*** INPUT MATERIAL ***
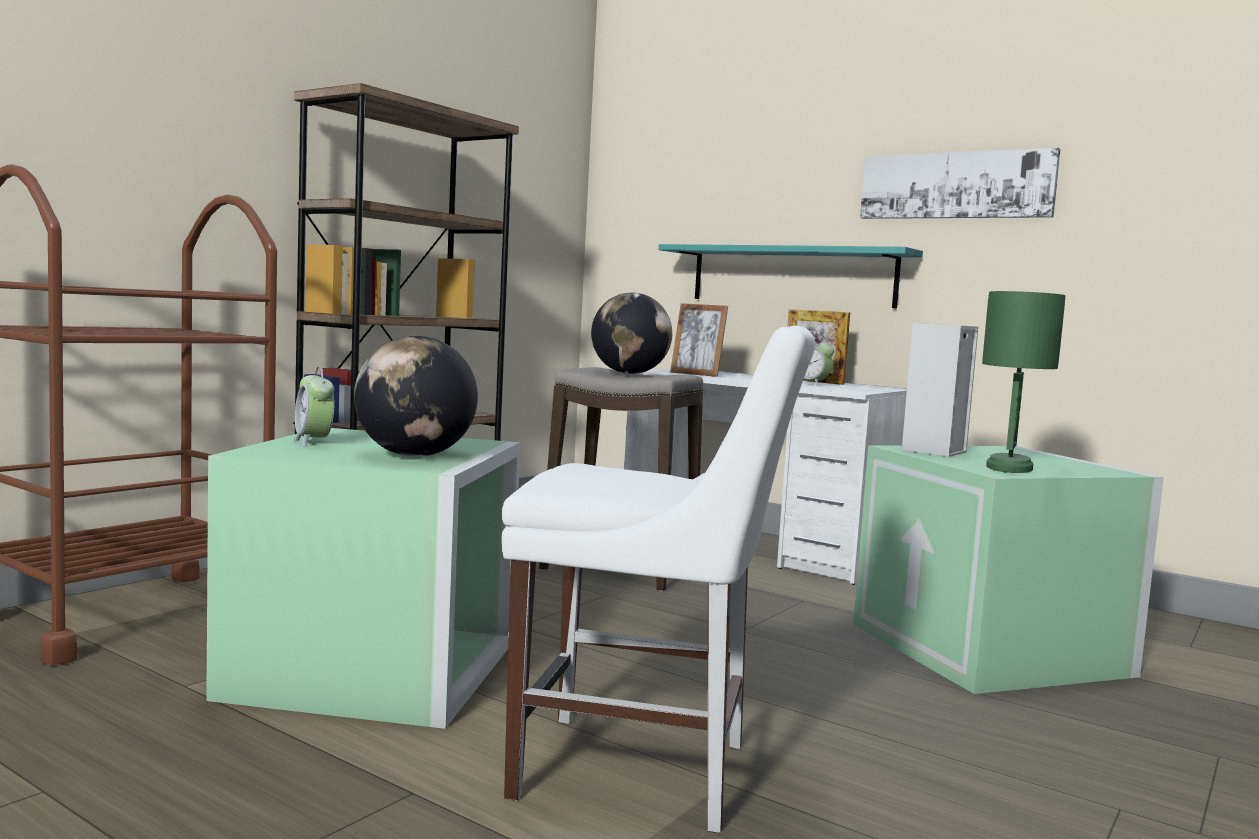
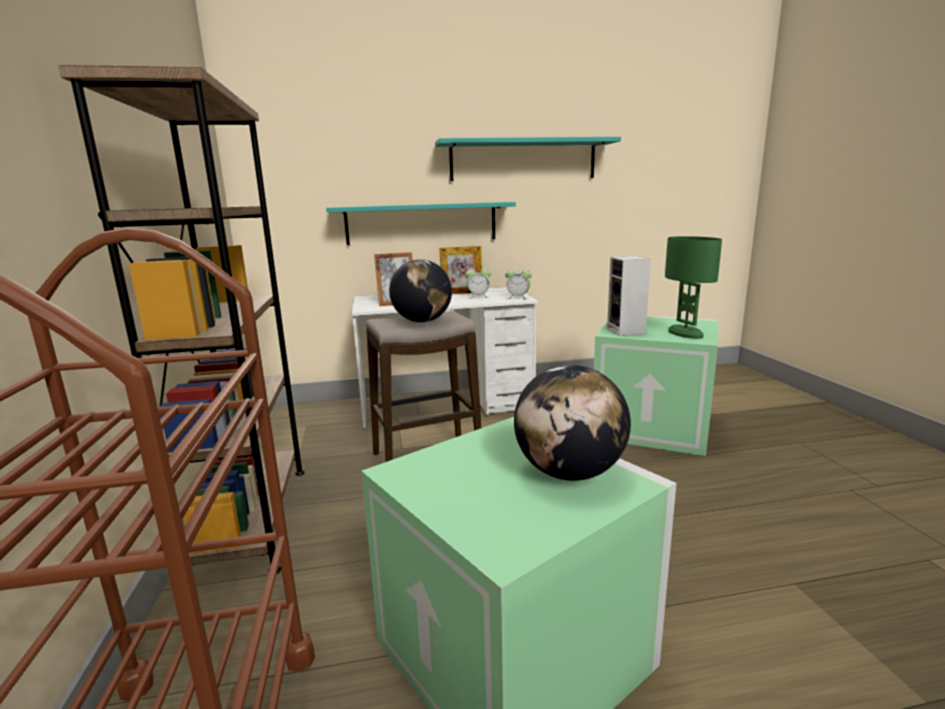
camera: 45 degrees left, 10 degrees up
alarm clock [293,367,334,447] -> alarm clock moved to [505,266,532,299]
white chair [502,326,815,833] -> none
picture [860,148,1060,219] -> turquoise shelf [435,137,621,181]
*** End of INPUT MATERIAL ***
*** INPUT MATERIAL ***
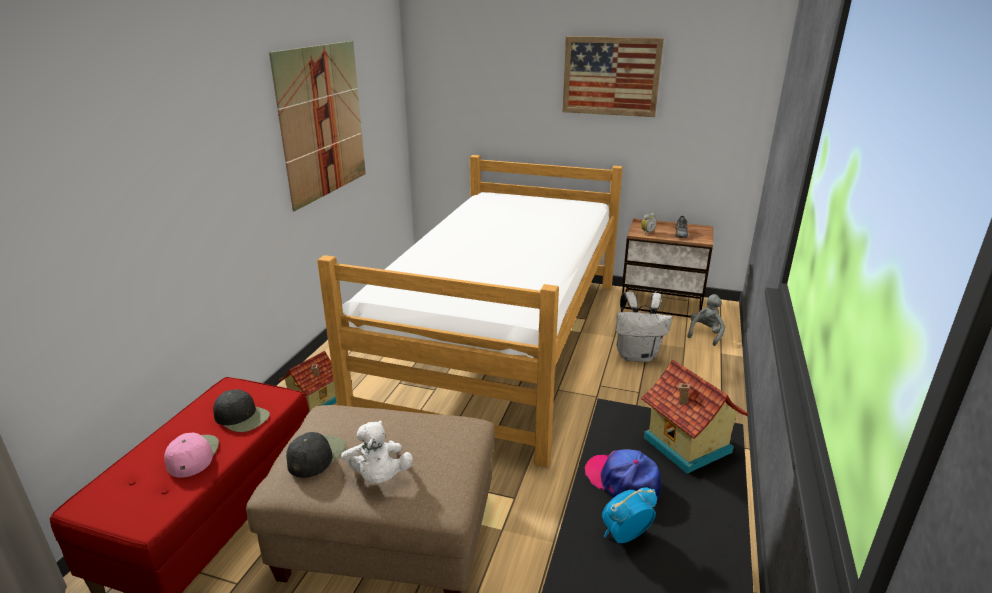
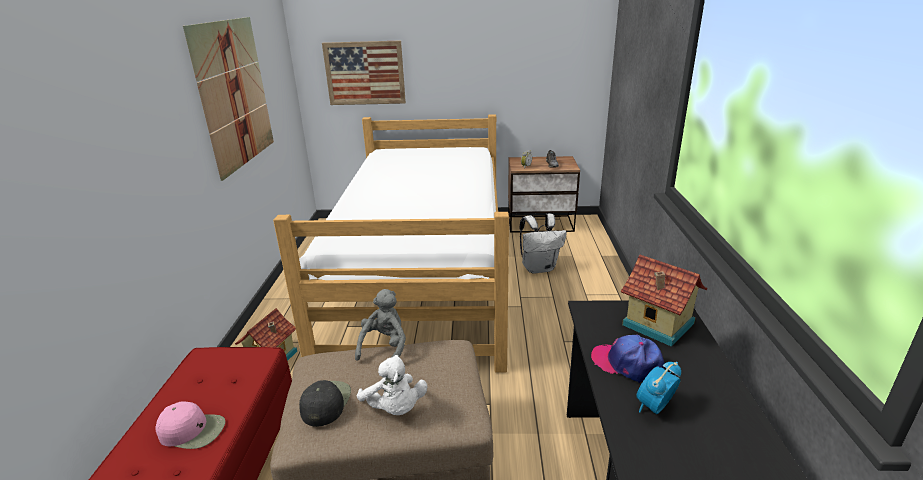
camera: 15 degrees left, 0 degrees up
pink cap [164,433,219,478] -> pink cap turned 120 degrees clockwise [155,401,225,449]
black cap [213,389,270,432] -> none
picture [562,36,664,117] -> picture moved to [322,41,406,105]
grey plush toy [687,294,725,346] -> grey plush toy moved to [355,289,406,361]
*** End of INPUT MATERIAL ***
*** INPUT MATERIAL ***
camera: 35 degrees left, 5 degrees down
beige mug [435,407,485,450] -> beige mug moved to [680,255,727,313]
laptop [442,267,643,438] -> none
*** End of INPUT MATERIAL ***
* _WORK ORDER_: Repeat, exactly as they stand above, the lines from the line with "white chair [502,326,815,833] -> none" to the line with "picture [860,148,1060,219] ->", both lines included.

* _SOLUTION FOR THIS TASK_:
white chair [502,326,815,833] -> none
picture [860,148,1060,219] -> turquoise shelf [435,137,621,181]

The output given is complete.